次日清晨,天刚蒙蒙亮,沧澜城的修士与百姓便已齐聚海岸,三百余名修士身着宗门服饰,手持法器,皆是自愿前往协助破幻,城主与七位宗门宗主立于前排,神色肃穆,静待玄七下令。玄七与镜缓步走出城主府,周身气息沉稳,玄武图腾印悬于玄七头顶,紫金光芒普照海岸,驱散了清晨的薄雾与寒意。
“诸位道友,今日便随我前往东海,破蜃楼、诛邪祟!”玄七抬手一挥,七星剑出鞘,剑光璀璨,直指东方东海,“记住,蜃楼幻术虽强,只要守住本心,辅以驱幻秘术,便不会被其所惑,今日一战,生死与共,共护东海生灵!”

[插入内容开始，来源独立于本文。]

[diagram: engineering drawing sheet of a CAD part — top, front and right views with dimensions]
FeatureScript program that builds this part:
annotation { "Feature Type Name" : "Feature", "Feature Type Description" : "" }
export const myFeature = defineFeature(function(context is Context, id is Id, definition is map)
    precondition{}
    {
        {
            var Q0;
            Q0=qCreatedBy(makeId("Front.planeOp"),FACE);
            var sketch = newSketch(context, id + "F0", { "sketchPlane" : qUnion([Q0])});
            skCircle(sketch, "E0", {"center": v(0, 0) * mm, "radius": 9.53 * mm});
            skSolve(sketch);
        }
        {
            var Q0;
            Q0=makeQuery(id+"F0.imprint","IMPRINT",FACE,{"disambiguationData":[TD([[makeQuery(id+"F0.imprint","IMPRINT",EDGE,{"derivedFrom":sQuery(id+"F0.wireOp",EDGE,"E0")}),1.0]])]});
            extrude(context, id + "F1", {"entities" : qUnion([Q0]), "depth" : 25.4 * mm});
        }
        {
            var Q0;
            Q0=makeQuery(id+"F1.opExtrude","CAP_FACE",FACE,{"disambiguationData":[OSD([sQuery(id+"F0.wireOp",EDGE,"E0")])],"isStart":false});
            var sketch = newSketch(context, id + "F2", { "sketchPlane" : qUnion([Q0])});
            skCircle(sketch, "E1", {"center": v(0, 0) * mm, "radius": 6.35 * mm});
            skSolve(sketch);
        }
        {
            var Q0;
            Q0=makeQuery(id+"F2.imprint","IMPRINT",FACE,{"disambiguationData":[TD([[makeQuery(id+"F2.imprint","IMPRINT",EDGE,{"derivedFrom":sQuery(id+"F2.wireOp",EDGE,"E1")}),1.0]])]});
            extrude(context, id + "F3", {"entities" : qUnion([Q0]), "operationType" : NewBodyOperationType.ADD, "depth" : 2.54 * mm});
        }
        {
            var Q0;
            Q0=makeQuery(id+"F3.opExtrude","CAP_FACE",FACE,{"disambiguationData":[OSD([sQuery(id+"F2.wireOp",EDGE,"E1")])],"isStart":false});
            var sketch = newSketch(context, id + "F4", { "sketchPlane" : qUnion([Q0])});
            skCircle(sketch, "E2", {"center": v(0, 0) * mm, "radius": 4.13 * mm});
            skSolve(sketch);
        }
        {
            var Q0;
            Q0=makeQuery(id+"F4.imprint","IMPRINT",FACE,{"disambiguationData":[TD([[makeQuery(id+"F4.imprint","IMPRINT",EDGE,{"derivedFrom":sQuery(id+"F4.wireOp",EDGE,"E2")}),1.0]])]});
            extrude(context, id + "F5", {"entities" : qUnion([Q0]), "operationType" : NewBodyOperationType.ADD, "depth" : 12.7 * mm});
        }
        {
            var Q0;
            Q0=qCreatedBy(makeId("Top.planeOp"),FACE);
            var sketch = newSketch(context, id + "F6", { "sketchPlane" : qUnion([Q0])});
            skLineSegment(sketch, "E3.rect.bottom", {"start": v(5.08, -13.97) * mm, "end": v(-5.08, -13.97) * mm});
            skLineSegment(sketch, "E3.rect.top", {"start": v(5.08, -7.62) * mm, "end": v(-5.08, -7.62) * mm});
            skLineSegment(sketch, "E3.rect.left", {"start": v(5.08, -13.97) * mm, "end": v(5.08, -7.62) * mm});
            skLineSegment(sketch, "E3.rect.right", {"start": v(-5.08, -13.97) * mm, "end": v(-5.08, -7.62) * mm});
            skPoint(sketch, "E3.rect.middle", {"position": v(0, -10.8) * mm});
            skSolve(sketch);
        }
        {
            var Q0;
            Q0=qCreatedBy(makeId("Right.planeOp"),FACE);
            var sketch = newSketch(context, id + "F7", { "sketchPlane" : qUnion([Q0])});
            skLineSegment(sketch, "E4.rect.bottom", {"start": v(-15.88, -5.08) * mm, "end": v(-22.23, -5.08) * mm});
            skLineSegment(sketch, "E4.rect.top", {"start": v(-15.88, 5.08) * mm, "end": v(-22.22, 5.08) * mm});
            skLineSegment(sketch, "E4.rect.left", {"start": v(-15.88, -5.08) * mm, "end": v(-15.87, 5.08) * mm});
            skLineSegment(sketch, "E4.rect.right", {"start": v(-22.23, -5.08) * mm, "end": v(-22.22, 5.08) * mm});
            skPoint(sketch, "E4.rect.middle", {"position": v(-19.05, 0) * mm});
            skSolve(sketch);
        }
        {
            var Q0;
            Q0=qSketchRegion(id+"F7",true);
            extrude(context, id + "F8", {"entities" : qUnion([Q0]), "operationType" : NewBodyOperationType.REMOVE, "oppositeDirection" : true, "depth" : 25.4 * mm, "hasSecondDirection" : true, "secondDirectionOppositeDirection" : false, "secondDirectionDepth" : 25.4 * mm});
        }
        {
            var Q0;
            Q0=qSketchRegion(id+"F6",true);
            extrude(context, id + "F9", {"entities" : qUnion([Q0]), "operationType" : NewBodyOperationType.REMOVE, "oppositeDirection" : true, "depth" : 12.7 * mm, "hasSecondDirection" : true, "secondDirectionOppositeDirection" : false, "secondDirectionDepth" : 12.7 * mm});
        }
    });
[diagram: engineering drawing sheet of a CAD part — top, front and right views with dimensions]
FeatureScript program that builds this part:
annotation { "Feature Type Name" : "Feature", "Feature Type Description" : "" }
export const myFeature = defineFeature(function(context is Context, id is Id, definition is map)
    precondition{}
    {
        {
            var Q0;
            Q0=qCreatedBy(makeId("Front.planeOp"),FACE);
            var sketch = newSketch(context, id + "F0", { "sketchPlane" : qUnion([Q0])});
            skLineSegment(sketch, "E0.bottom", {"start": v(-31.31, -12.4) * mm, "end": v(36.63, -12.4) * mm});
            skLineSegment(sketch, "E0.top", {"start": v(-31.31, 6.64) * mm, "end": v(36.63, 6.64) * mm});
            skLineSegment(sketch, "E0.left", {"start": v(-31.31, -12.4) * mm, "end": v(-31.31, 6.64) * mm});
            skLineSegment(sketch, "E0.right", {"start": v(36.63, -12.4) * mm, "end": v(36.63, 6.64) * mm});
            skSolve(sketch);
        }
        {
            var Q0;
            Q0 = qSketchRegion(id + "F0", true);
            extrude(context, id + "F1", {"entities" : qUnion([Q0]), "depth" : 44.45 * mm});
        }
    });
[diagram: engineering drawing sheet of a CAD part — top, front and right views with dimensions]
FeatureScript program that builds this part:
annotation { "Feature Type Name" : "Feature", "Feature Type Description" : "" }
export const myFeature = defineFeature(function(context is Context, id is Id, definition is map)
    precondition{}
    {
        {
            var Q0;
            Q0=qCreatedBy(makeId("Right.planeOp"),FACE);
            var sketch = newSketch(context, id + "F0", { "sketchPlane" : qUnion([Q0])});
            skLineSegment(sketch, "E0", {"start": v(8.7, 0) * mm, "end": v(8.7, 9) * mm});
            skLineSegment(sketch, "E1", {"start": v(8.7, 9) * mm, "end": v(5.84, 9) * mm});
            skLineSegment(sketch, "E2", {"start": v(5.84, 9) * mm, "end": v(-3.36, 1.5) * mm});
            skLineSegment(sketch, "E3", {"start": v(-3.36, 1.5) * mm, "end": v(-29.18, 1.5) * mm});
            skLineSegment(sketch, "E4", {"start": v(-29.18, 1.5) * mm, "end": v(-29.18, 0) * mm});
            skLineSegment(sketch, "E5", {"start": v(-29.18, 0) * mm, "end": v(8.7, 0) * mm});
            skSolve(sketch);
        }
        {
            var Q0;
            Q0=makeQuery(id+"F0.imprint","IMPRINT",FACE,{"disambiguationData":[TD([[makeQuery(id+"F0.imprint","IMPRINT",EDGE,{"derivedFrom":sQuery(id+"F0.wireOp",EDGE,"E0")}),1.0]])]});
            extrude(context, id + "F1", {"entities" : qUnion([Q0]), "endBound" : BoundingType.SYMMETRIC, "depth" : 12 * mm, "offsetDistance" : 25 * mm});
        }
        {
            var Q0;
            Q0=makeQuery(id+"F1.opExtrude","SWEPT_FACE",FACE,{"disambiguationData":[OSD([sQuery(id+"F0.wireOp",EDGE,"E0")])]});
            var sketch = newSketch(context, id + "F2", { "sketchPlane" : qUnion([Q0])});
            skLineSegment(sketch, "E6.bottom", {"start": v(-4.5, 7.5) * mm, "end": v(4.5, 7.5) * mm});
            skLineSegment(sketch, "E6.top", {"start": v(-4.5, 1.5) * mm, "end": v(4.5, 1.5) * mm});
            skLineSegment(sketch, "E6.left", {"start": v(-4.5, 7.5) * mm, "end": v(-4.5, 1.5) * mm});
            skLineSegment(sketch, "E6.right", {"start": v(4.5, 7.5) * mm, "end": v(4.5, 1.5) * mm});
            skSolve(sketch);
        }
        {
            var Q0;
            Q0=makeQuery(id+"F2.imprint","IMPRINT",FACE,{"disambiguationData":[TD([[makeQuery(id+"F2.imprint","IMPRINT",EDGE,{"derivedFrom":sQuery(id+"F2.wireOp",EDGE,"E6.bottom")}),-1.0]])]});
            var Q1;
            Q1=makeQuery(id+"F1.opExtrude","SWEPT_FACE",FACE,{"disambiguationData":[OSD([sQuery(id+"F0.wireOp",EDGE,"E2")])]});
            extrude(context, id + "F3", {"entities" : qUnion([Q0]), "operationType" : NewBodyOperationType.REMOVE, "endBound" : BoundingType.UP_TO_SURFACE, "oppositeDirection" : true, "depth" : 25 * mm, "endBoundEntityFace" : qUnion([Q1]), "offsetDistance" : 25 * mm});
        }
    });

“愿随星君,共破蜃楼!”三百余名修士齐声高呼,声浪震彻海岸,灵气暴涨,战意昂扬。
玄七不再多言,周身紫金光芒大涨,携着镜率先踏海而去,城主与诸位宗主紧随其后,三百余名修士结成战阵,紧随二人身后,一道道流光划破海面,朝着东海中部的蜃楼方向疾驰而去,海面之上浪花翻涌,灵气激荡,一场破解蜃楼幻境、对抗暗玄武阴谋的大战,已然拉开序幕。